A domain name is a unique web address that can be entered into the Address Bar of a web browser (Firefox, Safari, Internet Explorer, or other) in order to visit a web site; for example, the domain Google.com connects to the Google search engine site.
Choosing a good domain name can help a web site be successful and bring in additional visitor traffic.
If you have created a web site with WebSpawner you can use your own registered domain name with your WebSpawner site; just contact WebSpawner Customer Service for assistance. If you have an Enhanced account, the configuration of your site to work with your registered domain is available at no additional cost!

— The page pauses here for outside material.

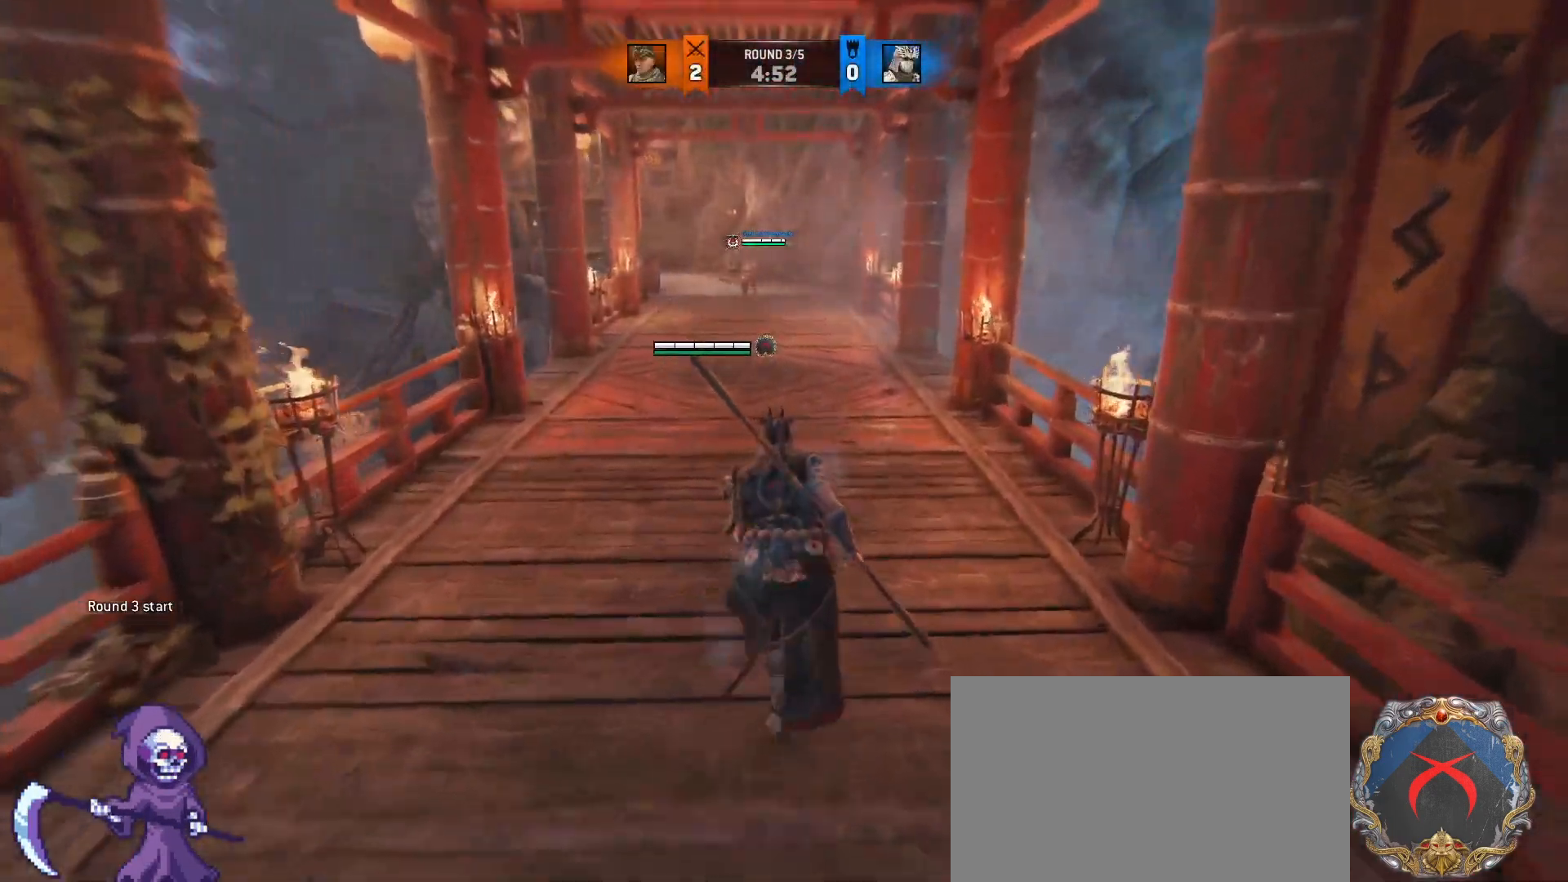
{"keys": ["w"], "mouse": [], "events": [[17, "shift", "up"], [117, "ctrl", "down"], [300, "ctrl", "up"]]}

Your selection of a domain name must be unique and not registered by another individual or company in order for you to be able to register it. The easiest way to tell if a domain is already registered is to visit a domain registrar such as Misk.com, type in the domain you are interested in, select extensions (discussed below) and click the Check Domains button as shown here:
But exactly how does one choose a GOOD domain name? Following are some tips to help you select a good domain name that will benefit your web site.
Select a domain name that is short and easy to spell and remember. The domain eBay.com is much easier for people to remember (and to type) than a longer one such as ASiteWhereYouCanAuctionAndBuyStuff.com, and the selection of that simple domain name likely helped lead to eBay’s success.
For a business site, a domain name which matches your business name or brand name is an excellent way to go (examples: Apple.com and Amazon.com). If you are just starting your business, you may want to find and register a domain name first, then name your business accordingly to promote branding.
For small businesses who do not have well-known household names, domains containing relevant keywords are highly recommended. Consider a domain that contains keywords related to the type of business you provide and reflects your offerings… for example, GreatHaircuts.com might be a wise choice for a hair stylist who does business under his or her own personal name rather than under a business name. Hyphens may also be used to separate multiple keywords in a domain, as in Reliable-Automotive-Service.com.
While shorter domains are generally better than longer ones, don’t abbreviate excessively or just use business initials as the domain name may end up being harder for people to remember… for example, FireHouseBBQ.com is longer but may be more easily recalled than fhbbq.com.
If your site advertises a business which serves only a local clientele, the inclusion of a town or city name in the domain may be beneficial to pinpoint your location and describe your offerings even if the city name is not part of your actual business name… for example, JacksonHoleBBQ.com.
While one-word domains are short and easy to remember, many of those domains will already be taken. Don’t be discouraged though… be creative and look at two- or three-word phrases that represent your site’s content.
Consider the most appropriate extension (.com, .org. .net, etc.) for your domain. The extensions are also called TLDs (Top Level Domains) and are intended to generally organize the internet into sites of different types. The .com extension represents commercial business sites but is usually highly desirable due to being the most well-known TLD in general. The .org extension is typically used for non-profit or service organizations, while .net is used for networks. Other extensions include .edu (educational institutions), .gov (government agencies), and .mil (military), just to name a few. You may also think about using a country-specific TLD extension – such as .co.uk, .ca, or .eu – if you are offering products or services only to people who live in your home country. For a list of country-specific TLDs, see this wikipedia article.
Consider legal trademarks of other businesses when selecting your domain and select something that will be uniquely yours… you don’t want to invite confusion which may lead to unnecessary legal action.
Finally, remember that you never really own a domain name; you only have control of the domain for the period of registration. If you let your domain expire without renewing in a timely manner it is entirely possible for someone else to register it! Mark your calendar and set yourself a reminder to renew your domain’s registration BEFORE it expires.